One of the many things you can do for him is to make certain that you fully understand his disease. Make absolutely sure that you and his extended family members understand that Juvenile-Onset (J-O) Type 1 is an entirely different disease than Type 2. Nothing can be more frustrating for an adolescent Type 1 than to hear a bunch of misinformation from well-meaning people about how Aunt Myrtle cured herself from diabetes by loosing forty pounds and giving up Dunkin Donuts. There are millions of Type 2's and very few J-O type 1s.
90% of the headlines you will read, the media reports you will hear, and the book titles you will see, with the word diabetes in them will have nothing to do with Zach's disease.
Nothing Zach did or didn't do -- nor ate or didn't eat -- had anything to do with his being a Type 1 diabetic. There is no "natural" nor "chemical" products that will cure his disease. There is no cure yet. Cures have been on the horizon my whole life and even islet-cell transplants are a long way off. Will there by a cure in Zach's lifetime? I hope so. But for now, it's all about his ability to inject the right amount of insulin at the right time in order to metabolize the food he consumes in accordance with what's happening to his body's needs (factoring exercise, stress, etc.)

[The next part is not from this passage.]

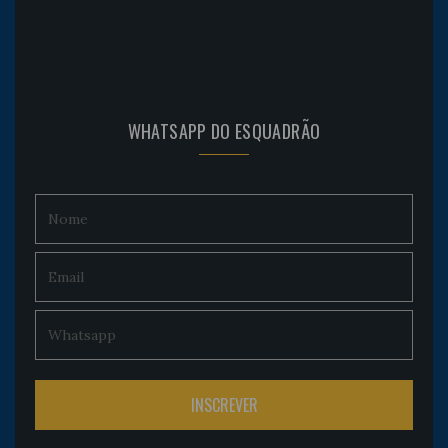
WHATSAPP DO ESQUADRÃO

This is probably longer than it should be. The main thing I wanted to share with you is that a grandparent who is close to Zach can make a magical difference in his life. I know my Grandfather was (and is through his memory) the magic in mine!
Hi Zachs Granny,
It's really nice to see someone who cares so much. I'd just like to say, though, that Zach is going to be dependent on insulin for life. There isn't anything that he can take that will mean he won't be taking insulin unless there's a cure. Everyone is insulin dependent as everybody needs it but diabetics have to inject it that's all. It's not a scary drug, it's a hormone which our body needs so please don't be worried about him having to inject forvever. I was diagnosed as t1 diabetic when I was 12 and let me tell you that the injection really is nothing to me now. People will say that's it's just second nature after a while and it is so very true. I even get to the point where in the back of my head for a split second I almost ask if my friends have taken their insulin even though they are not diabetic! It's just the norm now.

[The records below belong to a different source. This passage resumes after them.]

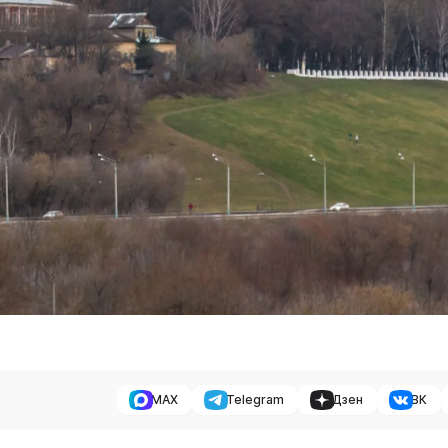
MAX
Telegram
Дзен
ВК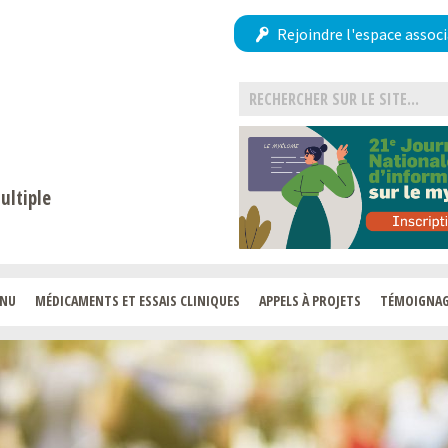
Rejoindre l'espace associ
ultiple
ENU
MÉDICAMENTS ET ESSAIS CLINIQUES
APPELS À PROJETS
TÉMOIGNA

This is going to be a lifelong learning process for Zach - I've been diabetic since 1991 and am still learning something new all the time. It's the scariest thing realising your own mortality and having to deal with that, but please don't listen to all the scare stories. There are people who've had t1 for decades and are still healthy!
Maybe get Zach to look at sites like this as he can ask all the questions he wants?
I know it's tough early-on for you to deal with Zach's diagnosis. It's a tough disease and takes a lot of work to manage, as you are ever-so-diligently finding out through your own research. I suspect from what you've written, he's going to be the kind of young man who can step up to the challenge, and one whom has a family full of loving support. (Not to mention a Grandmother who's already the President of his fan club!)
One of my daughter's closest friends is a fifteen year old Type 1 named Rachael. Rachael has been diabetic since the age of 2. She wore an insulin pump for a year, but has since opted for traditional shots. Anyway--Rachael is a beautiful, active, funny, bright, and hugely popular young girl. For the homecoming dance her mother found a gorgeous dress that would accomodate wearing her pump easily. For the Turn-about dance a few weeks ago, she didn't have the pump, but she had a cute little purse just big enough for her supplies. Her friends all carried purses the exact same size. They all know about her condition. She doesn't hide anything. She tells them when she's not feeling great and they know what to do and how support her. She's amazing. She misses out on nothing by sharing the information her friends need to know, and by taking good care of herself.
I bet Zach is going to handle himself the same way.